■ **Parts of the exercise**
1. From the Statalist thread, list every statistical software program named in it.
2. In the records, copy out the part that starts with the line containing "family: Cactaceae" and ends with the line containing "order: Lamiales", including both of those lines.

Start Source excerpt

Bookmark and Share

Notice: On April 23, 2014, Statalist moved from an email list to a forum, based at statalist.org.


[Date Prev][Date Next][Thread Prev][Thread Next][Date Index][Thread Index]

Re: st: SE and CI by mrtab


From   Nick Cox <[email protected]>
To   [email protected]
Subject   Re: st: SE and CI by mrtab
Date   Tue, 15 May 2012 23:42:51 +0100

I am glad we agree in principle. But I don't think this could be done
by just invoking -ratio-. Getting the bootstrap samples requires
working on the original variables; getting the percent of mentions
requires working with a restructuring of the same data reduced to a
two-way table. Some programming would be required to connect the two.

Nick

On Tue, May 15, 2012 at 11:33 PM, Steve Samuels <[email protected]> wrote:
>
> That's a good suggestion and is one of the vce() options for -ratio-.
>
> In my experience, these kinds of questions often present problems, especially when there is a list of alternatives. The interpretation and treatment depend on the
> availability of "No" and "Don't Know" responses. Also, interview mode and
> presentation order can affect responses.
>
> Steve
> [email protected]
>
>
>
>
> On May 15, 2012, at 2:54 PM, Nick Cox wrote:
>
> My constructive suggestion for getting standard errors and confidence
> intervals for percentage of mentions is to base them on bootstrap
> samples of persons.
>
> Nick
>
> On Tue, May 15, 2012 at 10:17 AM, Nick Cox <[email protected]> wrote:
> That sounds a plausible first approximation, but the data generation
> process varies. To make matters concrete, let's imagine a question
> asked of n persons:
>
> Which statistical software do you use routinely?
>
> However, the protocol can vary:
>
> 1. People can name as many distinct programs as they like.
>
> 2. People should name precisely k distinct programs. (Perhaps a bit
> unlikely with this particular question, but bear with me.)
>
> 3. People may name up to k distinct programs.
>
> 1', 2', 3'. As above, but the order of mention is important.
>
> In practice these protocols all lead to datasets in which responses
> are stored as several variables for analysis. (The exception in which
> (e.g.) "Stata R SAS" is packed into a single string variable is not
> much of an exception, as the contents need to be unpacked to do much
> with them.)
>
> Now, it seems key to me that the number of persons is an upper limit
> on the number of mentions of a particular program, so the percent of
> mentions of a particular answer is not bounded by 100, but by a lower
> limit. (What to do about the enthusiast who says "Stata Stata Stata"
> is a practical point, just as what to do about the enthusiast who says
> "Manchester City".)
>
> Also, although this may well be a much smaller point, the
> interpretation of missing values differs between these protocols.
>
> Nick
>
> On Mon, May 14, 2012 at 10:43 PM, Steve Samuels <[email protected]> wrote:
> Each "percentage" has the form P = (mentions of category X)/(number of mentions). Numerator and denominator are random for each person, so the percentages are actually
> ratios:
>
> ******************************
>  use http://fmwww.bc.edu/RePEc/bocode/d/drugs.dta, clear
>  mrtab inco1-inco7, include title(Sources of income) width(24)

End Source excerpt
Start Dataset records

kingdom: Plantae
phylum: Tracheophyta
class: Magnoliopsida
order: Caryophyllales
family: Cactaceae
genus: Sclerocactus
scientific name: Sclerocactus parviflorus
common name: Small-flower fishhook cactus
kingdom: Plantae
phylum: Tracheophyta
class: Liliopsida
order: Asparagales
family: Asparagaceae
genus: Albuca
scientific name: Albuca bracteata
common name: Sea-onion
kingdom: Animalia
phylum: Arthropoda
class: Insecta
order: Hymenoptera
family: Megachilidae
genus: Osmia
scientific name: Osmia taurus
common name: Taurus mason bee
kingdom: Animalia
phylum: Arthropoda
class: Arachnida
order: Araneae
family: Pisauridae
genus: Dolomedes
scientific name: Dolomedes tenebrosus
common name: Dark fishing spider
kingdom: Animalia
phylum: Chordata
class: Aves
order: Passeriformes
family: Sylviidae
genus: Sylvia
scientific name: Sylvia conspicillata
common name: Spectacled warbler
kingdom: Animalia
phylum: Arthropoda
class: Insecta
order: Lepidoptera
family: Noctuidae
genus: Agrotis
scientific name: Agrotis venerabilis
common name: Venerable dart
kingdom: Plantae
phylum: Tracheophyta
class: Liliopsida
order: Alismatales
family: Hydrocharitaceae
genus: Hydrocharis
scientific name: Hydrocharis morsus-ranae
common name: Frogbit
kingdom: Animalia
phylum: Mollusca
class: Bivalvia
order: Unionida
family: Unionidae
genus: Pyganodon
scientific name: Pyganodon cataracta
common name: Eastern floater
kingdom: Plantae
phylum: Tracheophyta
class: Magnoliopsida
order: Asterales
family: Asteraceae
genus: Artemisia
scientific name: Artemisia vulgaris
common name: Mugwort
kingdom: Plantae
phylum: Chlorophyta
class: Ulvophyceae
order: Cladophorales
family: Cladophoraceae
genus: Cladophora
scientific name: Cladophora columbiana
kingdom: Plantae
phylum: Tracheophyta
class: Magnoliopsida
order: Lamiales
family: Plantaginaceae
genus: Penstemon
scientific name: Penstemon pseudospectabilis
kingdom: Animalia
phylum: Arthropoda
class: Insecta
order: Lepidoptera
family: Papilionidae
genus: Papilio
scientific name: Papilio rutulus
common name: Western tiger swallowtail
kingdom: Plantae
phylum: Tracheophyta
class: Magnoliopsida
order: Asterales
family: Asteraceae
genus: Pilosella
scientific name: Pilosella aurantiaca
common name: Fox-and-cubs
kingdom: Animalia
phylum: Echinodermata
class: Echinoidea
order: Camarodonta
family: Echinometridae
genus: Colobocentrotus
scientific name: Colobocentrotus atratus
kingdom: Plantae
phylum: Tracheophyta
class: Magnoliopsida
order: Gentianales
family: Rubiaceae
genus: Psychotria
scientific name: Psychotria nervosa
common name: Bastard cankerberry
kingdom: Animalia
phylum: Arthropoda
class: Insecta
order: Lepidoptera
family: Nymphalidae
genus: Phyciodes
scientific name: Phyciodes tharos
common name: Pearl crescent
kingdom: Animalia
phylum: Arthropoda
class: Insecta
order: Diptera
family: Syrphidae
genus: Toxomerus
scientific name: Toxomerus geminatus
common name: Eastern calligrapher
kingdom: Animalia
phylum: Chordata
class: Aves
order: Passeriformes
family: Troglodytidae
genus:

End Dataset records

■ **Replies**
1. Stata, R, SAS

2.
family: Cactaceae
genus: Sclerocactus
scientific name: Sclerocactus parviflorus
common name: Small-flower fishhook cactus
kingdom: Plantae
phylum: Tracheophyta
class: Liliopsida
order: Asparagales
family: Asparagaceae
genus: Albuca
scientific name: Albuca bracteata
common name: Sea-onion
kingdom: Animalia
phylum: Arthropoda
class: Insecta
order: Hymenoptera
family: Megachilidae
genus: Osmia
scientific name: Osmia taurus
common name: Taurus mason bee
kingdom: Animalia
phylum: Arthropoda
class: Arachnida
order: Araneae
family: Pisauridae
genus: Dolomedes
scientific name: Dolomedes tenebrosus
common name: Dark fishing spider
kingdom: Animalia
phylum: Chordata
class: Aves
order: Passeriformes
family: Sylviidae
genus: Sylvia
scientific name: Sylvia conspicillata
common name: Spectacled warbler
kingdom: Animalia
phylum: Arthropoda
class: Insecta
order: Lepidoptera
family: Noctuidae
genus: Agrotis
scientific name: Agrotis venerabilis
common name: Venerable dart
kingdom: Plantae
phylum: Tracheophyta
class: Liliopsida
order: Alismatales
family: Hydrocharitaceae
genus: Hydrocharis
scientific name: Hydrocharis morsus-ranae
common name: Frogbit
kingdom: Animalia
phylum: Mollusca
class: Bivalvia
order: Unionida
family: Unionidae
genus: Pyganodon
scientific name: Pyganodon cataracta
common name: Eastern floater
kingdom: Plantae
phylum: Tracheophyta
class: Magnoliopsida
order: Asterales
family: Asteraceae
genus: Artemisia
scientific name: Artemisia vulgaris
common name: Mugwort
kingdom: Plantae
phylum: Chlorophyta
class: Ulvophyceae
order: Cladophorales
family: Cladophoraceae
genus: Cladophora
scientific name: Cladophora columbiana
kingdom: Plantae
phylum: Tracheophyta
class: Magnoliopsida
order: Lamiales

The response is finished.